Trials' Lessons: Humility
“To keep me from exalting myself, there was given me a thorn in the flesh, a messenger of Satan to buffet me” (2 Corinthians 12:7).
God sometimes uses trials to humble believers.
Professional athletics, as a whole, makes up one of the least humble sectors in modern American society. Players with multi-million dollar salaries and extravagant benefits have replaced those who played because they loved their sport and had great community loyalty.
One such noble model from the past was Lou Gehrig, the Hall of Fame first baseman with the New York Yankees, whose career ended in 1939 after he was stricken with a rare and always fatal neuro-muscular disease. Throughout his ordeal, Gehrig conducted himself with dignity and humility, all of which culminated on July 4, 1939, before a capacity crowd at Yankee Stadium, with millions more listening on the radio. He concluded his special remarks on “Lou Gehrig Day” with this amazing statement: “Today, I consider myself the luckiest man on the face of the earth.” He died approximately two years later.
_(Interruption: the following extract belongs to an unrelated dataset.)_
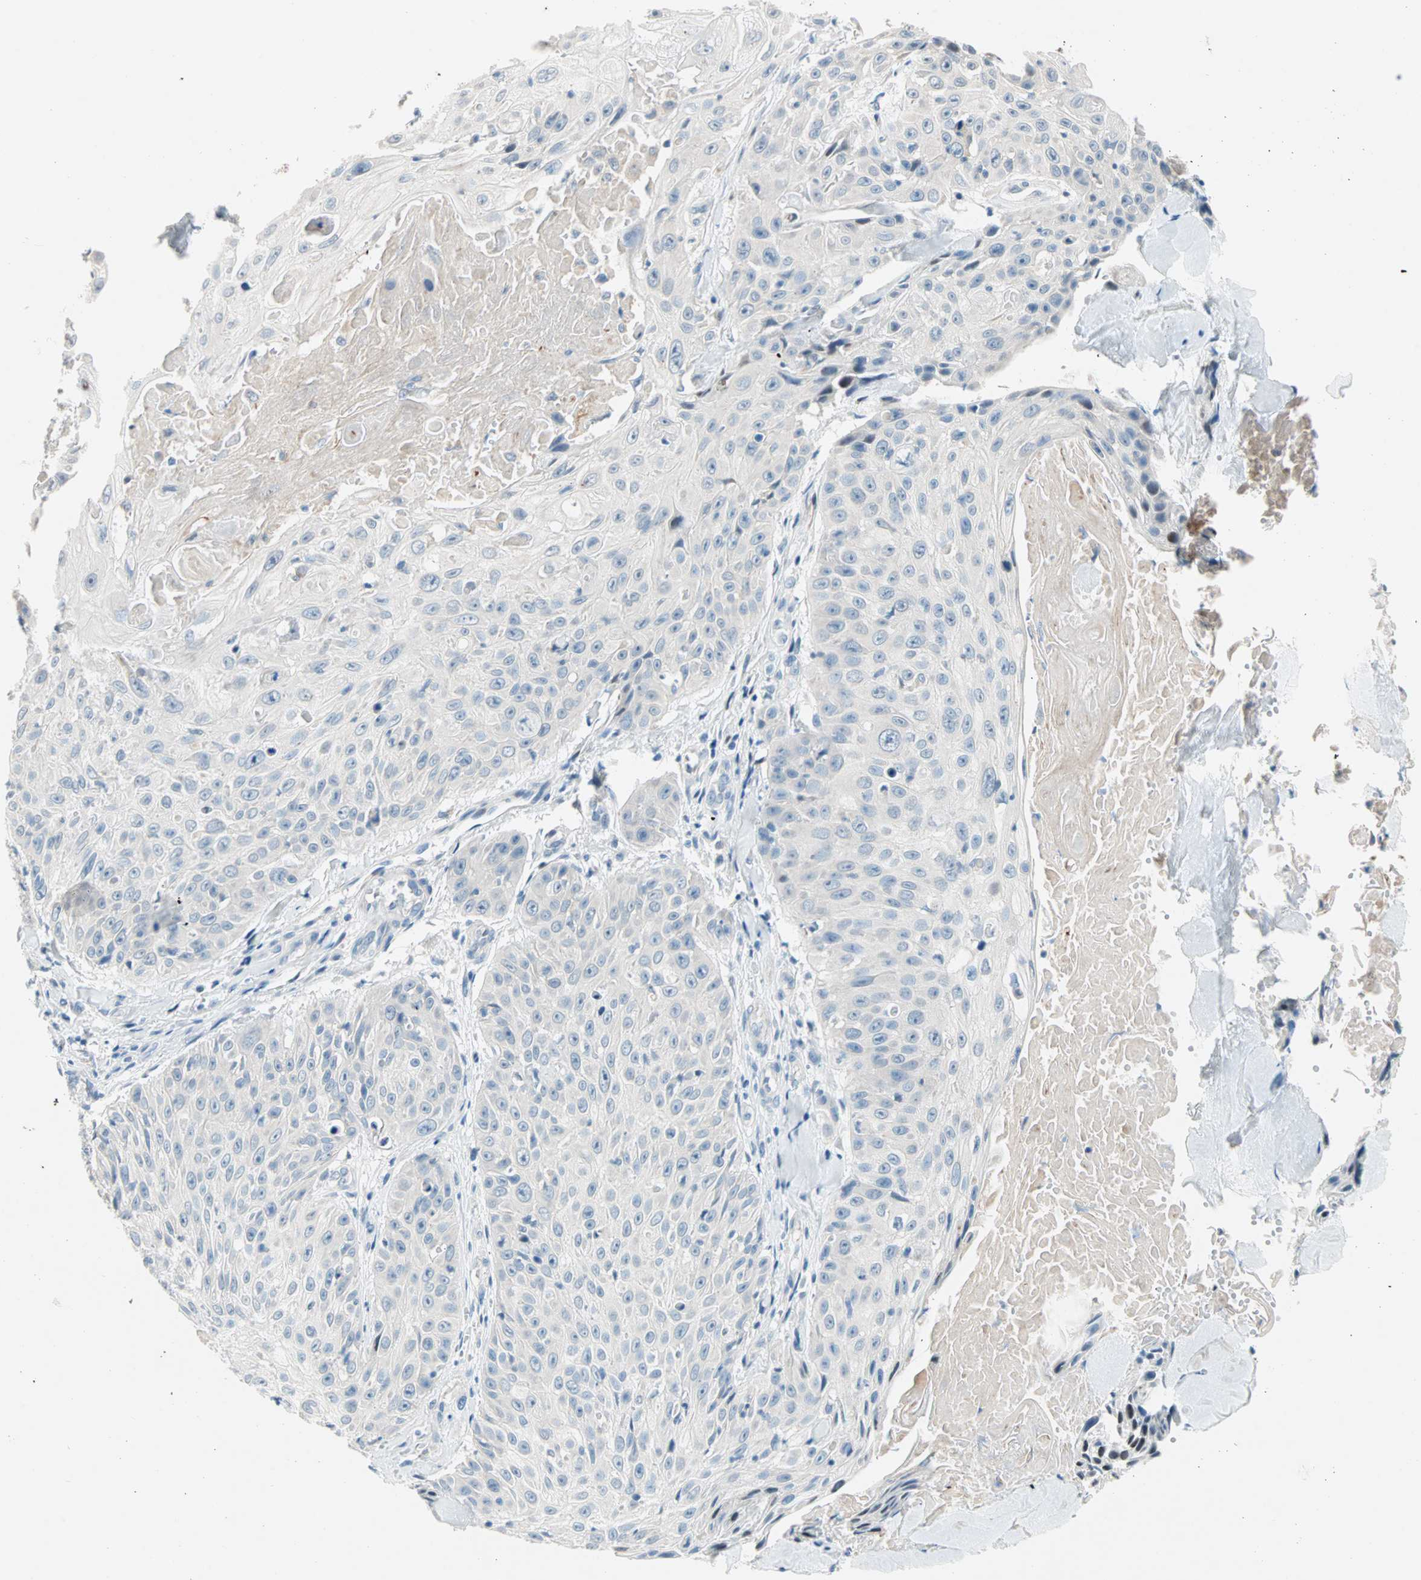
{"staining": {"intensity": "negative", "quantity": "none", "location": "none"}, "tissue": "skin cancer", "cell_type": "Tumor cells", "image_type": "cancer", "snomed": [{"axis": "morphology", "description": "Squamous cell carcinoma, NOS"}, {"axis": "topography", "description": "Skin"}], "caption": "Protein analysis of skin cancer reveals no significant positivity in tumor cells.", "gene": "TMEM163", "patient": {"sex": "male", "age": 86}}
Shouldn’t those who seek to serve and glorify God react in similar fashion if confronted by the same kind of trial? They will if they remember that He sometimes sends trials to humble His children and remind them they are not to be overconfident in their own spiritual strength (Rom. 12:3).
Today’s verse tells us God allowed Paul to be plagued by some sort of chronic, painful problem, “a messenger of Satan.” This likely refers to a man who led the opposition to Paul at the church in Corinth. When we are greatly blessed spiritually—Paul saw the risen Christ several times and was even taken up into the third heaven—the Lord sometimes allows “a thorn in the flesh” to afflict us, that we might remain humble. Whenever we are besieged by such trials and come to the point where all strength seems gone, God’s Word reminds us, as it did Paul, “‘My grace is sufficient for you, for power is perfected in weakness.’ Most gladly, therefore, I [Paul] will rather boast about my weaknesses, that the power of Christ may dwell in me” (2 Cor. 12:9).